═════ Source data ═════
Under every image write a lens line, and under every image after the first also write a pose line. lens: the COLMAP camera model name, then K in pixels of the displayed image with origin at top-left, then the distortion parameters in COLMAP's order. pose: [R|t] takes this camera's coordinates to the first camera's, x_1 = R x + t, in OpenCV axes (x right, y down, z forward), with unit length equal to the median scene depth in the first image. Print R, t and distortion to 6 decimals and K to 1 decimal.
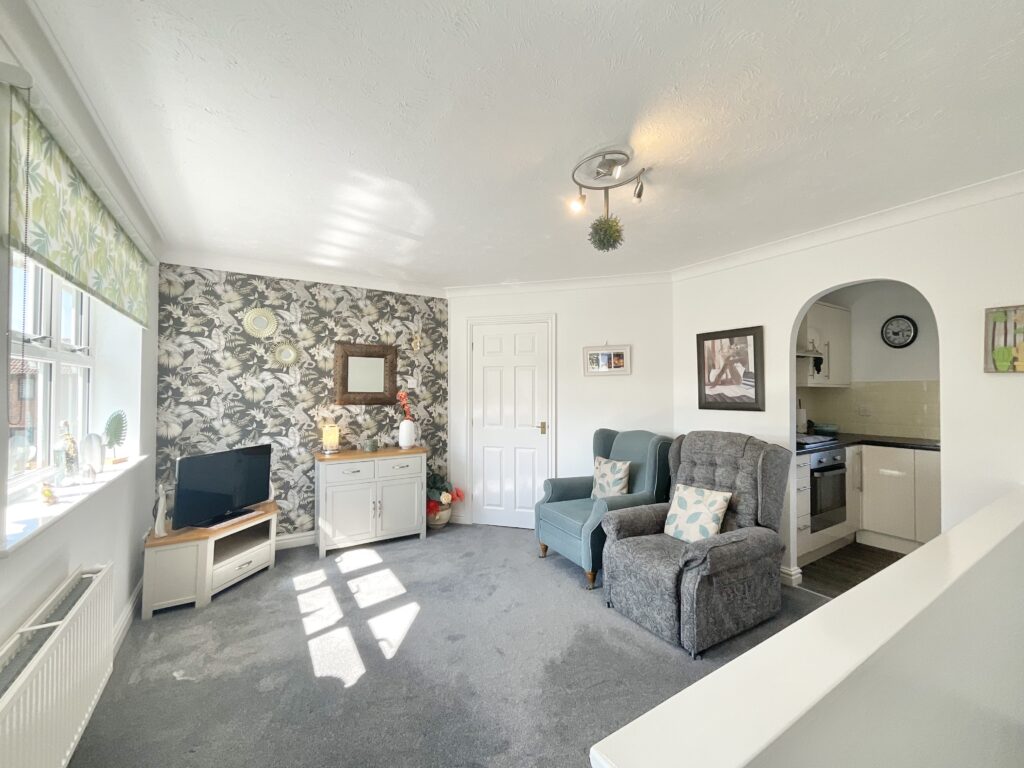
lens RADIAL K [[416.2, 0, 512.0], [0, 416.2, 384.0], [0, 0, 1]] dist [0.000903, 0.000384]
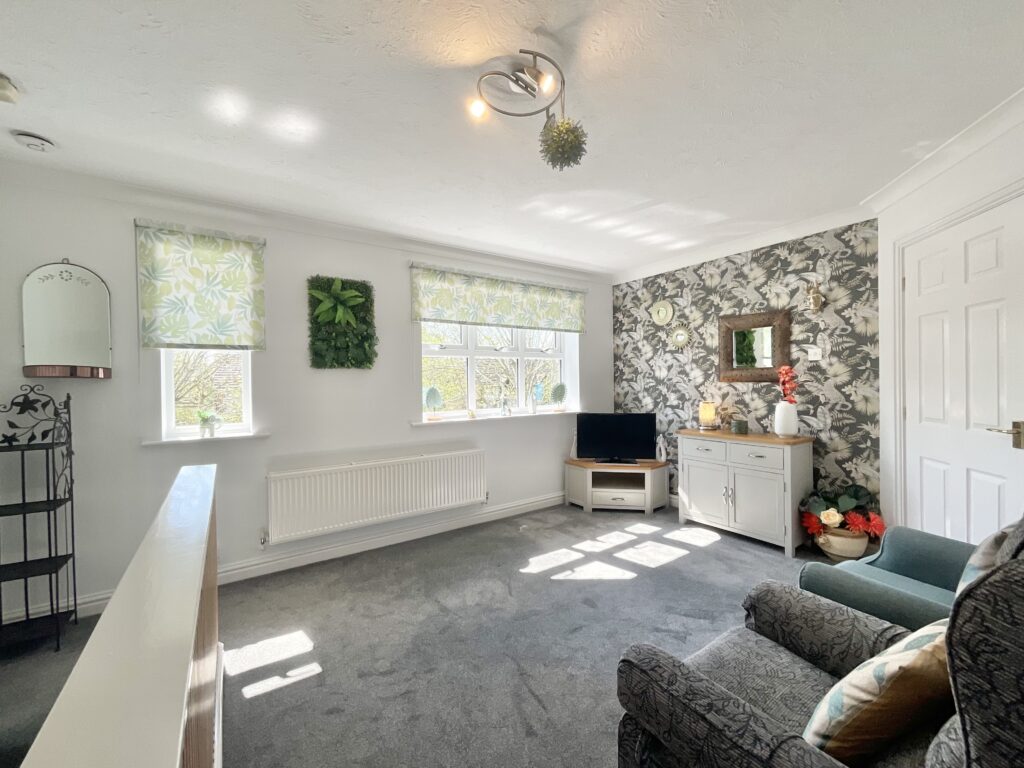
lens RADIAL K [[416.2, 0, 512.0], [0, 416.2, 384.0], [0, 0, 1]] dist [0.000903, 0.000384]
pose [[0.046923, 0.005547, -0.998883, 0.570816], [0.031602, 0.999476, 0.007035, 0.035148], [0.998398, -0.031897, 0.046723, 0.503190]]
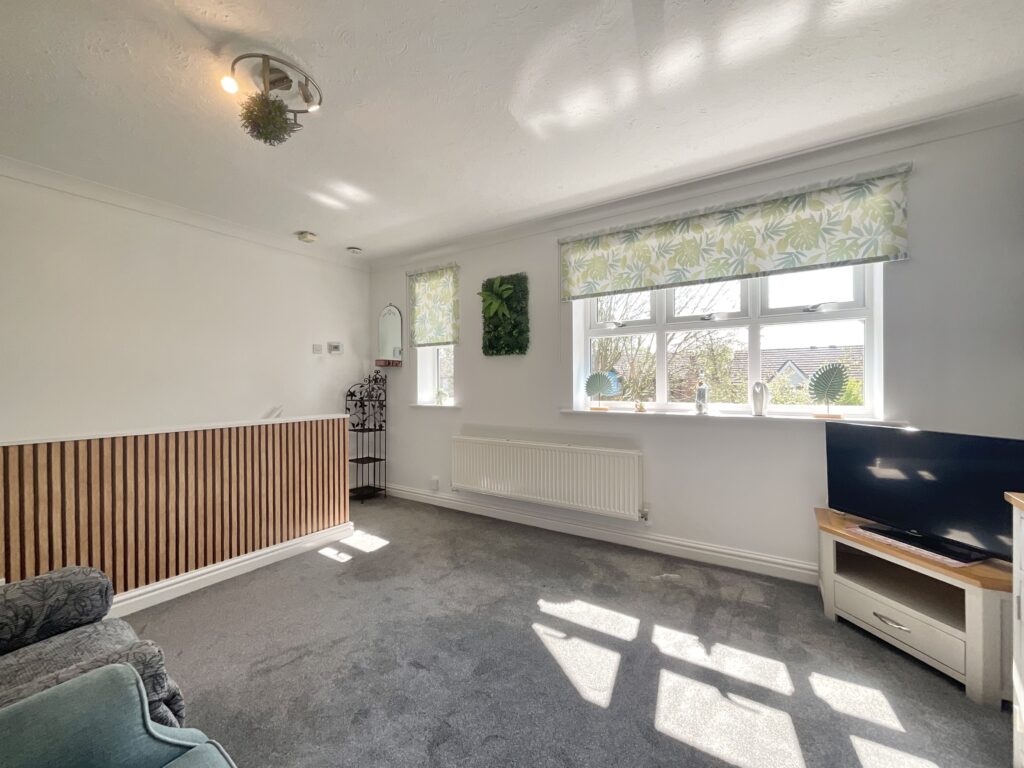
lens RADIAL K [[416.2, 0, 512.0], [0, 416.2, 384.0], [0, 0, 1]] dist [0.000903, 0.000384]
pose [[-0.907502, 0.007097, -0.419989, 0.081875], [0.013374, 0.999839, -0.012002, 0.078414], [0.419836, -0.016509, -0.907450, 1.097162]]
═════
═════ Source data ═════
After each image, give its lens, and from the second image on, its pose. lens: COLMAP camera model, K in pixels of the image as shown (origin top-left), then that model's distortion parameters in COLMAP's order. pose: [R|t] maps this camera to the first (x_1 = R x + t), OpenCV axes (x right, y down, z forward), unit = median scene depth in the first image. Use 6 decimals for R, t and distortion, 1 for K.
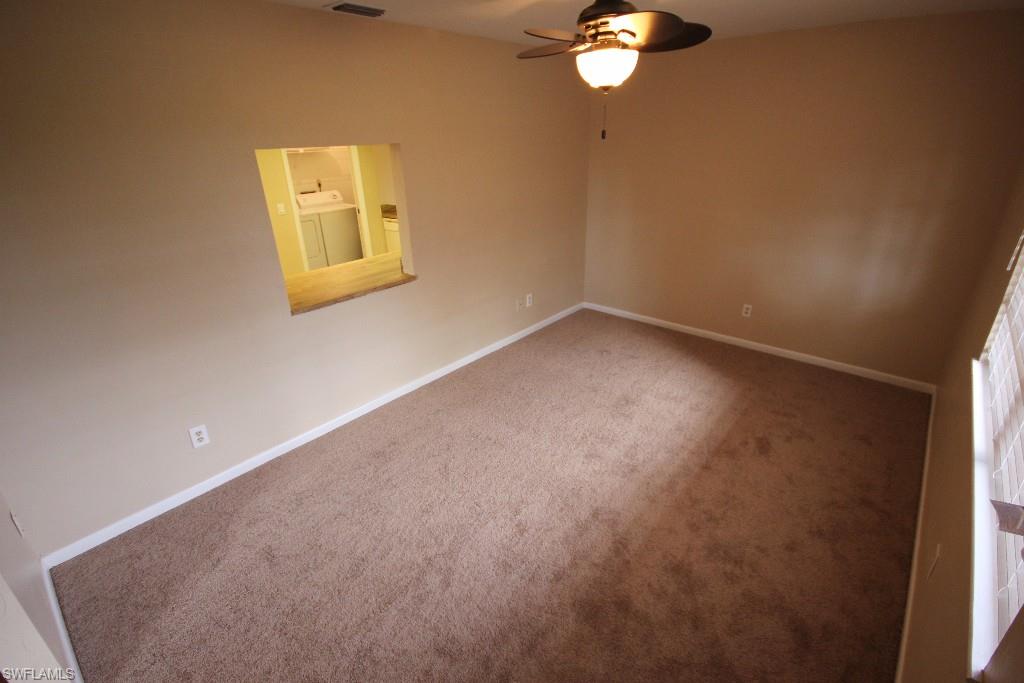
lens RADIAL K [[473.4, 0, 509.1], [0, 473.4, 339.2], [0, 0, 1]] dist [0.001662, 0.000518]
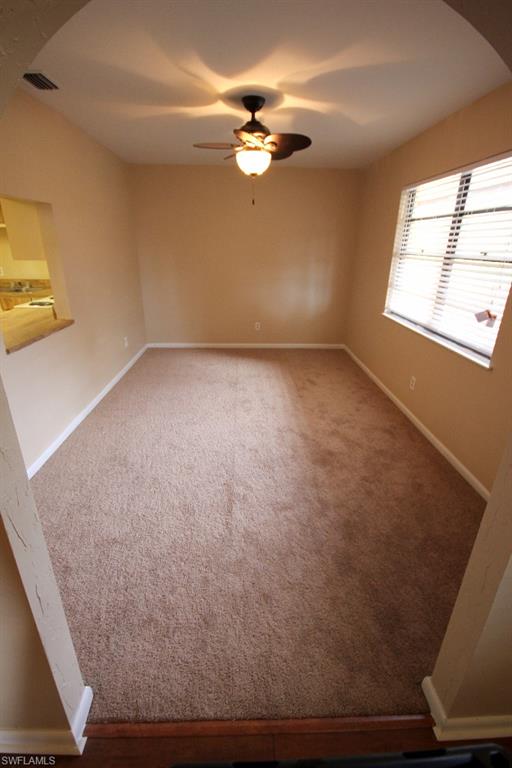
═════
▸ **Problem details**: Can you copy out, word for word, the part of the entries that opens with the line containing "After each image, give" and closes with the line containing "dist [0.001662, 0.000518]", both of those lines included, and leave the pictures out of your answer?

▸ **Task solution**:
After each image, give its lens, and from the second image on, its pose. lens: COLMAP camera model, K in pixels of the image as shown (origin top-left), then that model's distortion parameters in COLMAP's order. pose: [R|t] maps this camera to the first (x_1 = R x + t), OpenCV axes (x right, y down, z forward), unit = median scene depth in the first image. Use 6 decimals for R, t and distortion, 1 for K.
lens RADIAL K [[473.4, 0, 509.1], [0, 473.4, 339.2], [0, 0, 1]] dist [0.001662, 0.000518]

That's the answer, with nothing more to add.